- [Provided records]
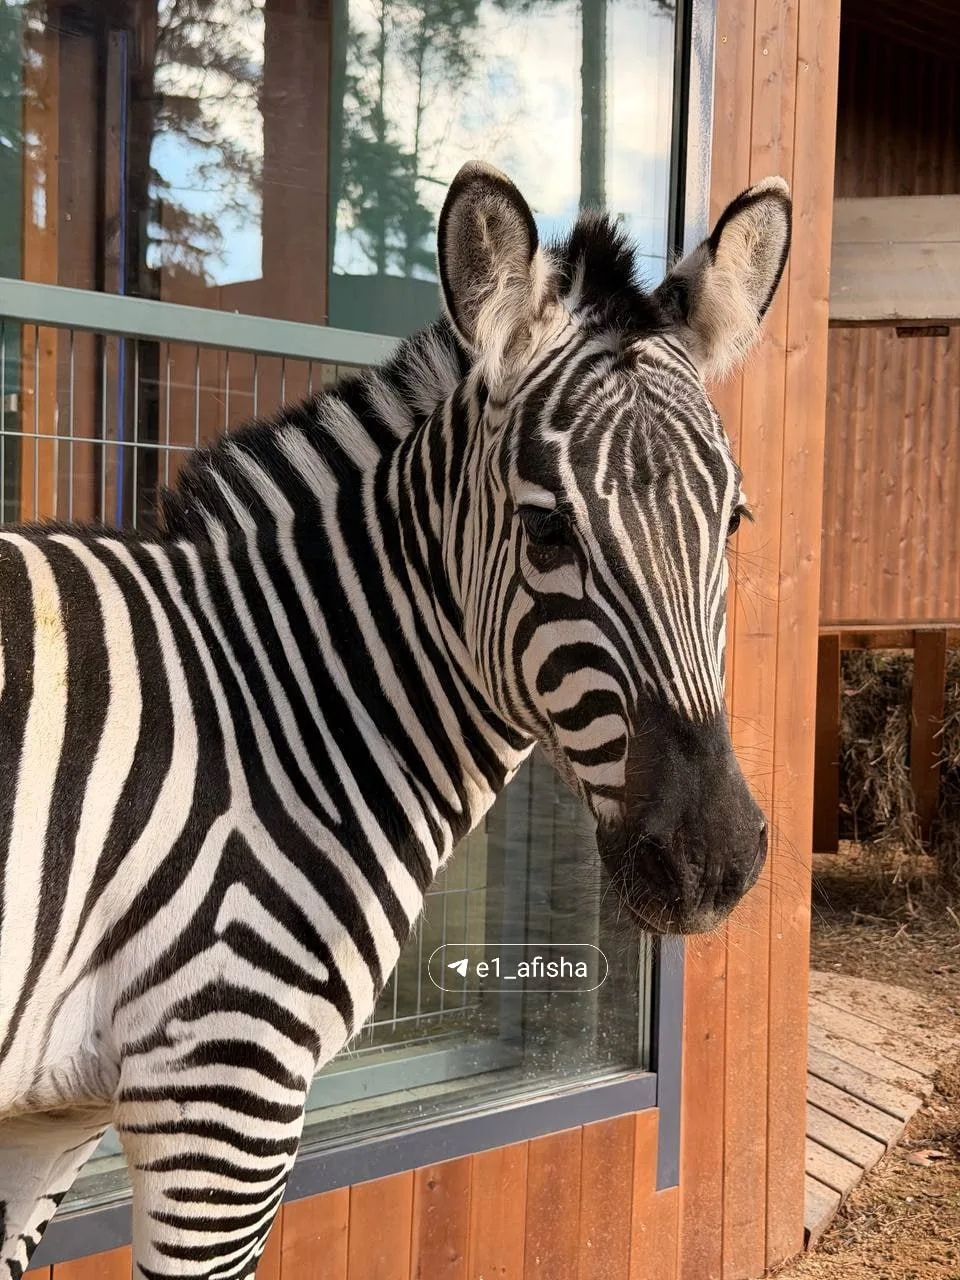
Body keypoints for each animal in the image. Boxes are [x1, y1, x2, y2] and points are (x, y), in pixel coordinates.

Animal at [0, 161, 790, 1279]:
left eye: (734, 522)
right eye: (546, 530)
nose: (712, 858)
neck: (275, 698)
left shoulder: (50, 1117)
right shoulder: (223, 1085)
* * *
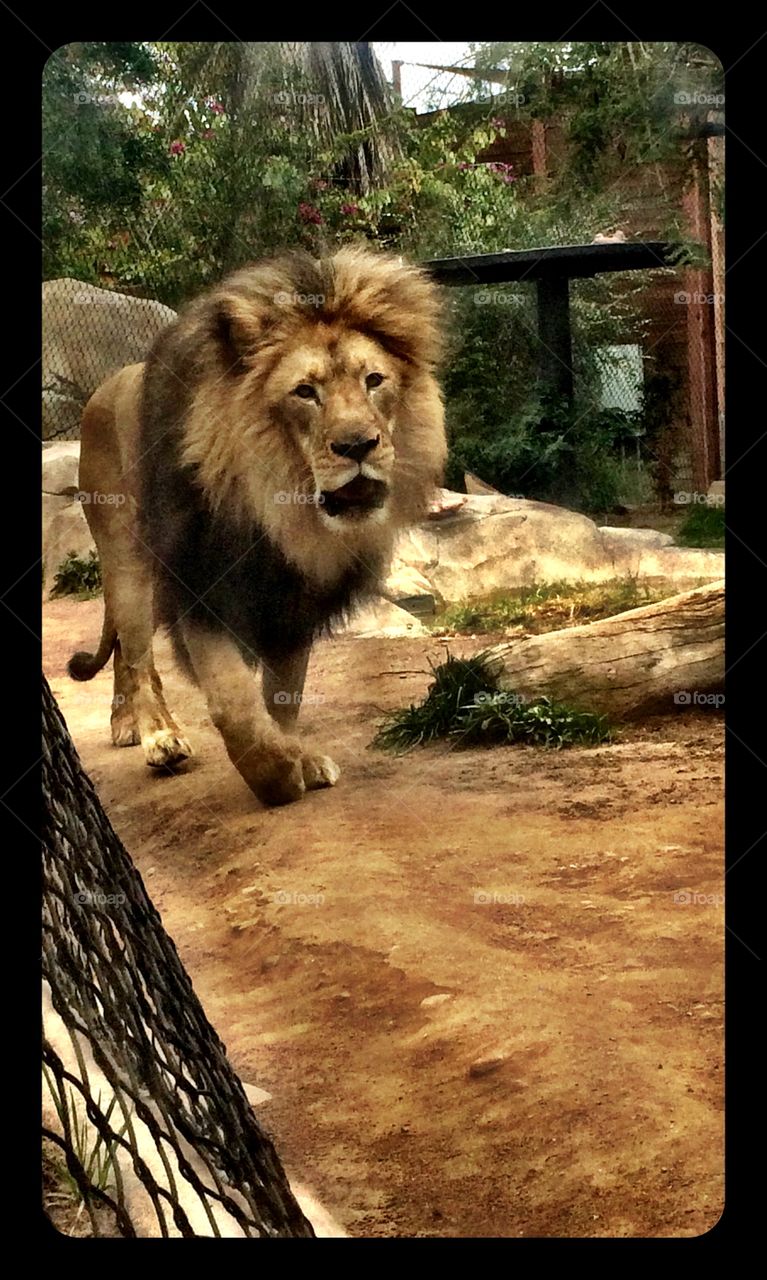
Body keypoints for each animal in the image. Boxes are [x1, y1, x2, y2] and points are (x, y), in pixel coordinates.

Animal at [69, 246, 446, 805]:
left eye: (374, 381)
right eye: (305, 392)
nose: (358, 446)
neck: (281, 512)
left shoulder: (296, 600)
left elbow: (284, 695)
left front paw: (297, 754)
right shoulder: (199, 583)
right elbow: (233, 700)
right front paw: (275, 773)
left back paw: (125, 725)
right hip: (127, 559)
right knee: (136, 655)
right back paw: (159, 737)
--
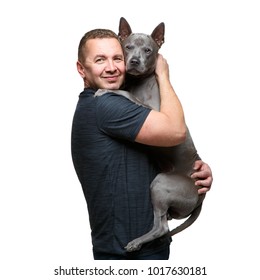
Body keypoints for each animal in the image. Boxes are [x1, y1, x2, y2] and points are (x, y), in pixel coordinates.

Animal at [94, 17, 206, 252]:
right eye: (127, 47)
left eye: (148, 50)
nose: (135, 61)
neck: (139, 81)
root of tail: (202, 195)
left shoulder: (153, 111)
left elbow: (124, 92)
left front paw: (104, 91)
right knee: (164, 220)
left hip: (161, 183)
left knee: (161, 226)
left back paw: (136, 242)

- [Assignment]
Lines in the data holding the word "back": count them and say how many, nothing more.

- [Result of this task]
3